-------- Task data --------

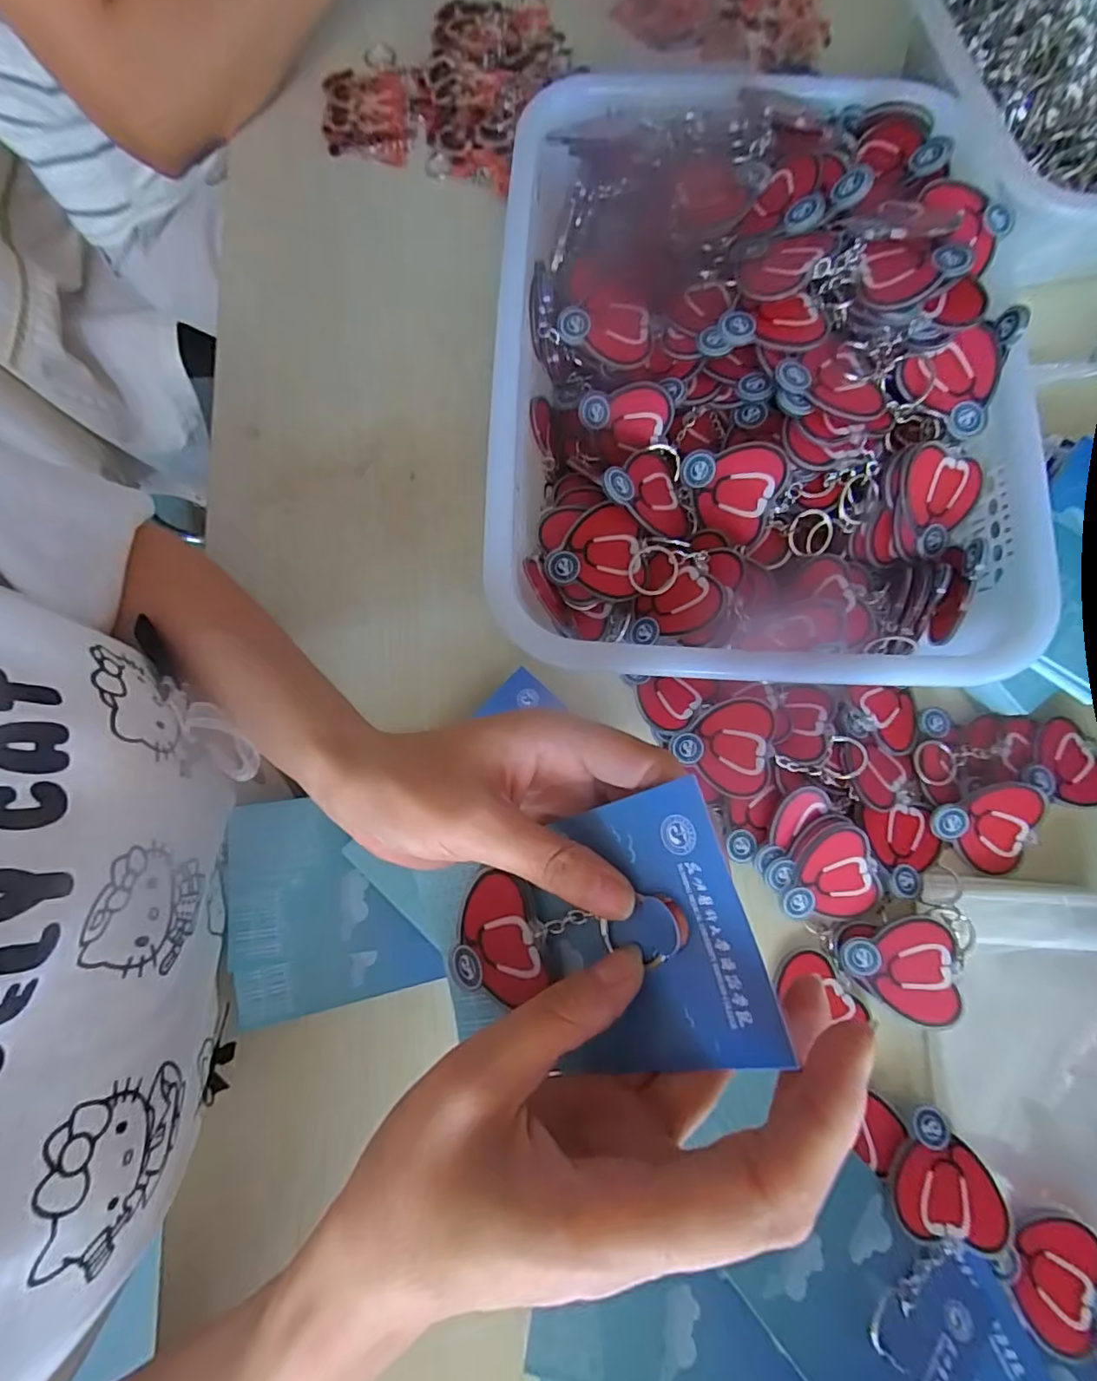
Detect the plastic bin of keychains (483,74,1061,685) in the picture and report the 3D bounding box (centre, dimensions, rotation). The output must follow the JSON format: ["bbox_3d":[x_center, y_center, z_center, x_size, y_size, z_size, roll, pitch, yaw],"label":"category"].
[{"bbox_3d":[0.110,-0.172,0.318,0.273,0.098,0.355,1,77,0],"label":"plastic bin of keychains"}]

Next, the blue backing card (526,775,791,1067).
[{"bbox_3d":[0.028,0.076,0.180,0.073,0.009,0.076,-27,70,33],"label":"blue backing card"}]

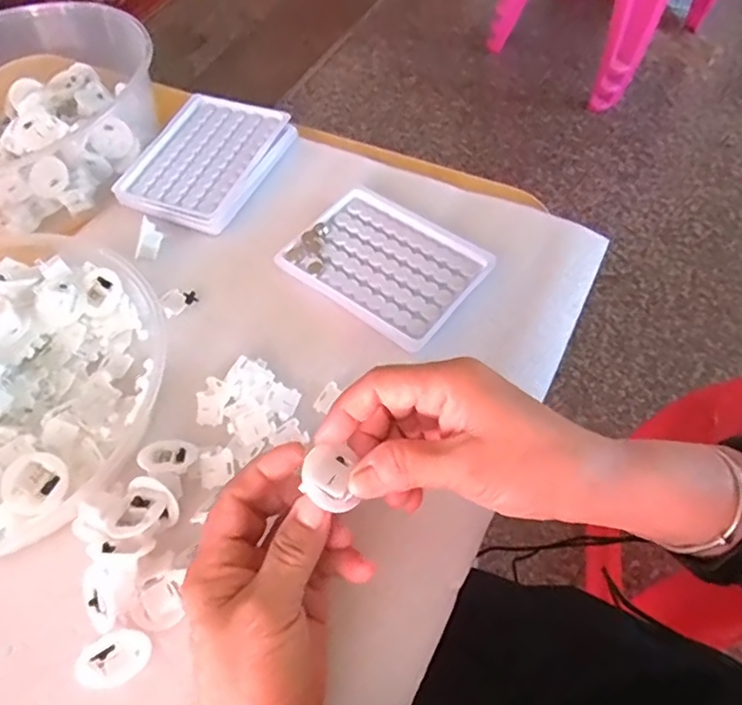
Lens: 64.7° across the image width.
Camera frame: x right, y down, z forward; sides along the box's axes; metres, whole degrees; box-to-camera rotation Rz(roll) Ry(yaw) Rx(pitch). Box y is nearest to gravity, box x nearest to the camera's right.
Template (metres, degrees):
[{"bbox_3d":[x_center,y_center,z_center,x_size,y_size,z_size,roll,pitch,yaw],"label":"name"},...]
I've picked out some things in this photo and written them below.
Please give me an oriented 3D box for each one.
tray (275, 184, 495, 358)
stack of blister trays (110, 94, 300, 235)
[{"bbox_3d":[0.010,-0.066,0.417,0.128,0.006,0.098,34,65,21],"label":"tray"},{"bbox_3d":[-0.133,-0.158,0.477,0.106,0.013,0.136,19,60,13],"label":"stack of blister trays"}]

--------
-------- Task data --------

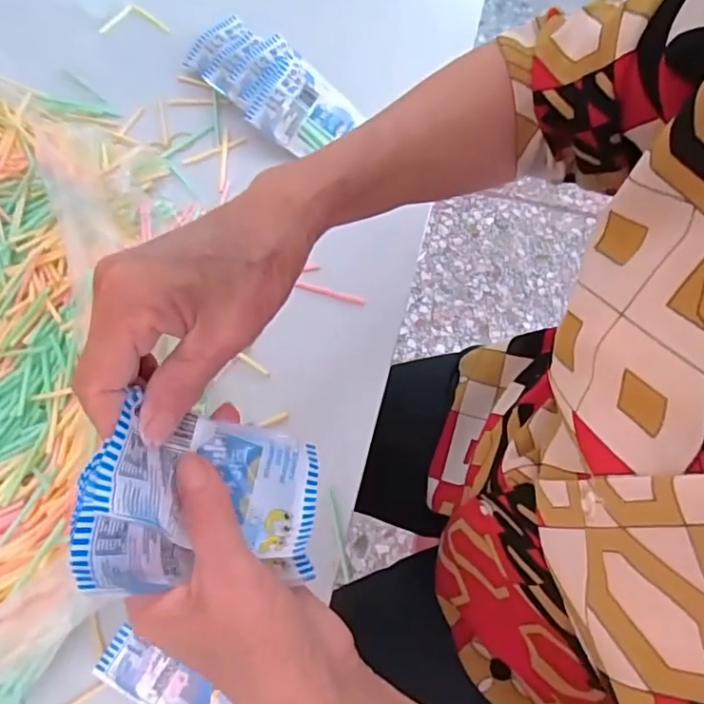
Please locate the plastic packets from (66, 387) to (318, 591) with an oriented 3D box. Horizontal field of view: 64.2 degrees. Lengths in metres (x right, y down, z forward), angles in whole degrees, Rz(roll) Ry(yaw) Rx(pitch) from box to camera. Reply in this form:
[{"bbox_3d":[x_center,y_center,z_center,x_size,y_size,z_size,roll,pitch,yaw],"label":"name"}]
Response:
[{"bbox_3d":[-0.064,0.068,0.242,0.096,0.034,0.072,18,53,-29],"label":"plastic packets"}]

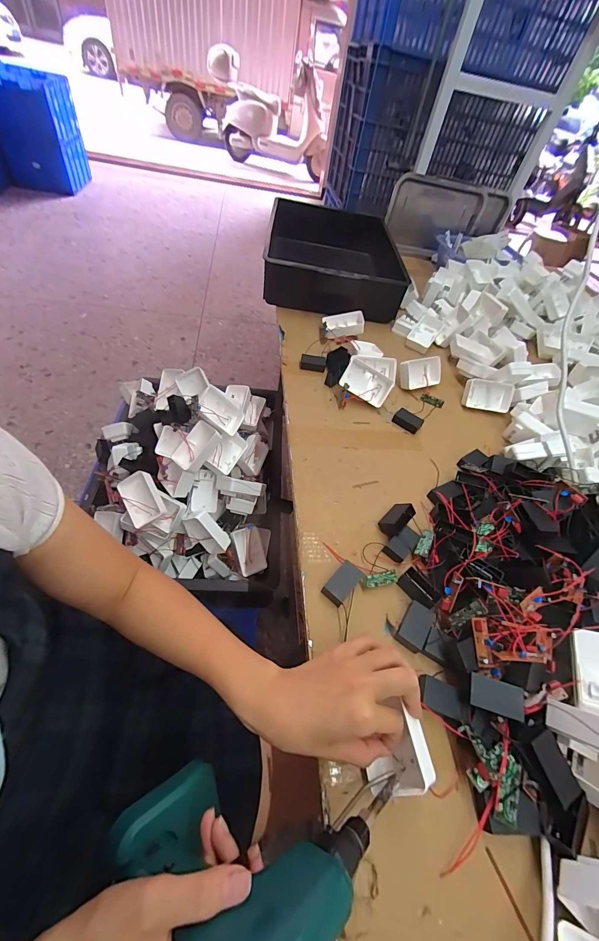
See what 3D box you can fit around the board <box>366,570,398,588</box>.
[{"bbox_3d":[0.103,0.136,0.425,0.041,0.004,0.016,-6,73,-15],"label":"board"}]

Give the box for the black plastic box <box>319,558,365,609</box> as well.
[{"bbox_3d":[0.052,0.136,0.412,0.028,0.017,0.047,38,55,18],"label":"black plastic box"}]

--------

Work instructions | Now transcribe the lines above exactly, starting at the line containing "Detect the plastic" and ending at the line containing "tray (275, 184, 495, 358)", both lines included, pictures excluded.

Output of the task |
Detect the plastic bin of keychains (483,74,1061,685) in the picture and report the 3D bounding box (centre, dimensions, rotation). The output must follow the JSON format: ["bbox_3d":[x_center, y_center, z_center, x_size, y_size, z_size, roll, pitch, yaw],"label":"category"].
[{"bbox_3d":[0.110,-0.172,0.318,0.273,0.098,0.355,1,77,0],"label":"plastic bin of keychains"}]

Next, the blue backing card (526,775,791,1067).
[{"bbox_3d":[0.028,0.076,0.180,0.073,0.009,0.076,-27,70,33],"label":"blue backing card"}]

Lens: 64.7° across the image width.
Camera frame: x right, y down, z forward; sides along the box's axes; metres, whole degrees; box-to-camera rotation Rz(roll) Ry(yaw) Rx(pitch). Box y is nearest to gravity, box x nearest to the camera's right.
Template (metres, degrees):
[{"bbox_3d":[x_center,y_center,z_center,x_size,y_size,z_size,roll,pitch,yaw],"label":"name"},...]
I've picked out some things in this photo and written them below.
Please give me an oriented 3D box for each one.
tray (275, 184, 495, 358)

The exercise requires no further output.